Most security-conscious users will change their broadcast name to something personal like “jakes-house” so it’s less clear what vulnerabilities they might have. (If you see a network named “FBI security van,” don’t freak — it’s a common prank.) An even better strategy here, though, is to change the name to another brand’s default name (for example, switch the name of a Linksys router to “dlink”) to throw low-level hackers off the trail completely.
WPS comes as a default with many routers. The wide availability of programs like Reaver that can crack WPS within just a few hours — with no skill on the part of the hacker — makes WPS a non-option if you value your privacy. If WPS comes enabled on your router, be sure to turn it off when you set up your network.
At some point while setting up your router you’ll have to select a security type. The options you’re likely to be presented with are WEB, WPA, WPA2.
Of these options, only WPA and WPA2 are currently considered safe, with WPA2 being the better option. WEB has long since been rendered useless by security flaws. WPA and WPA2 aren’t perfect, but combined with other basic security precautions they’re the best option currently.
It’s tempting to use a simple, memorable word for your password. Don’t! They’re easy for programs and intruders to guess. A good password should be a random sequence of numbers, letters, and symbols.
Know the URL where your admin panel is, and never enter your user credentials elsewhere
A common method for man-in-the-middle hacker attacks is to present you with a false login alert, fooling unwitting Wi-Fi users into entering their username and password to “confirm their identity” — when in fact, they’re just sending the information to a hacker who can then intercept all the data passing between computer and router without detection.

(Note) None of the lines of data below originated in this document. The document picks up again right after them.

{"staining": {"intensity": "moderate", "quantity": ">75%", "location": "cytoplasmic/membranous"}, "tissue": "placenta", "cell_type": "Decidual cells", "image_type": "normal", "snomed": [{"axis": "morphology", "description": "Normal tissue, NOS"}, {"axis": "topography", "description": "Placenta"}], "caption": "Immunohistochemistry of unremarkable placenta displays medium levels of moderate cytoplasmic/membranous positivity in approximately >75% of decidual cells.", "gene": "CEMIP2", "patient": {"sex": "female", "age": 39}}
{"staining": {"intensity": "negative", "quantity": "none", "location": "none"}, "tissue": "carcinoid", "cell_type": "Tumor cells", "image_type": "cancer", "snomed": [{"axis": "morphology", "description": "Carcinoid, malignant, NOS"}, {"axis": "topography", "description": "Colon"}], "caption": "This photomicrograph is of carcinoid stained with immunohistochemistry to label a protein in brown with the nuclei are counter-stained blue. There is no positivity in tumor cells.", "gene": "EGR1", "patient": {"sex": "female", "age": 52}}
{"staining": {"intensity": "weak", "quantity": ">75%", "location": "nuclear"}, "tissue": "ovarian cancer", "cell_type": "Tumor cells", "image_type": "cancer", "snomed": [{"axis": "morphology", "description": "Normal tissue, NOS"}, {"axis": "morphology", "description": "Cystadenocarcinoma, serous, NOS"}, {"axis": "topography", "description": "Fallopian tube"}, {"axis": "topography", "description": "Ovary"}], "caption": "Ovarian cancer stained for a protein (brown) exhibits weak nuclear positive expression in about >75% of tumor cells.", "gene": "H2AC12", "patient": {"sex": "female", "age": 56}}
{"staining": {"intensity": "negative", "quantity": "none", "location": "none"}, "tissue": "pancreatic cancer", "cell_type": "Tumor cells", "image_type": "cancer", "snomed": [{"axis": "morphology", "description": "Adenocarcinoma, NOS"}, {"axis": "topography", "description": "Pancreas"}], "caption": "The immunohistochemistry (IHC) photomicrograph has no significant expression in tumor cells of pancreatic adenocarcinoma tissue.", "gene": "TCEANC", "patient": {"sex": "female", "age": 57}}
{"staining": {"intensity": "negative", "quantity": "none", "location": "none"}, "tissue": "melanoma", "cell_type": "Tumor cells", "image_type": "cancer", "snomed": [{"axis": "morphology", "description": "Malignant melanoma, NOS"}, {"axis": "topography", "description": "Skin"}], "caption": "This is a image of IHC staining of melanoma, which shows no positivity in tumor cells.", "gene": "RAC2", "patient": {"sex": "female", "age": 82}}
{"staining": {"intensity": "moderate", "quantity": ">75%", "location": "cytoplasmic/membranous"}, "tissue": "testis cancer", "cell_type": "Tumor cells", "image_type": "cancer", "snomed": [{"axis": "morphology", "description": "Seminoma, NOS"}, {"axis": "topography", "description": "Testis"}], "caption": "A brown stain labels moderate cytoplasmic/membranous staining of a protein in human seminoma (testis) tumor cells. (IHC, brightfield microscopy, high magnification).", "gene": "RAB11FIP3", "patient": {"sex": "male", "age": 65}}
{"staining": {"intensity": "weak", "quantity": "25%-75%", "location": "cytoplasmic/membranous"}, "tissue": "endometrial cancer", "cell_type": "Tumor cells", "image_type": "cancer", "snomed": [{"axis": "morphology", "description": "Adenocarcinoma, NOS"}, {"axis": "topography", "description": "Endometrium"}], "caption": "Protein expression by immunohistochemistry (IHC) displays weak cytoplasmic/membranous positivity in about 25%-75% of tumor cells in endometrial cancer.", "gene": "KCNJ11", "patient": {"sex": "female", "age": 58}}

Routers come pre-installed with a packet of code that controls basic network functions, known as firmware. Like the OS on your computer or the software on your computer, router firmware has to be updated from time to time.
Keeping firmware up to date is one of the biggest problems with Wi-Fi security — every company has their own system, the updates come infrequently, and the system isn’t usually automated like it is with the OS on your computer or the apps on your phone. What’s worse, even the latest updates often have glitches that allow sophisticated hackers to weasel their way onto a network through the back door.
So, the basic security precaution to take insofar as firmware is to keep an eye on your manufacturer’s site for updates, and follow the instructions to install them as soon as possible.
…Or consider an alternative firmware
If you’re willing to do some experimenting, custom firmware like DD-WRT, OpenWRT, and Tomato can replace the manufacturer firmware on your router to give big benefits when it comes to speed and security.
Tomato and DD-WRT have the simplest installation procedures and user interfaces, while OpenWRT is a better choice for advanced administrators. All three open up cool features like real-time monitoring and device segregation, making it much easier to detect intruders and keep them off your network.
Networks will always have flaws, so be a tough target
The tips above are enough to keep out 99% of hackers, and the other 1% won’t want to waste their time when there are easier targets to be had.
Share with your friends
Don’t be scared to customize your network, consider spending a few extra dollars on a higher-end router with security features, and you’ll be set for a visitor-free Internet experience.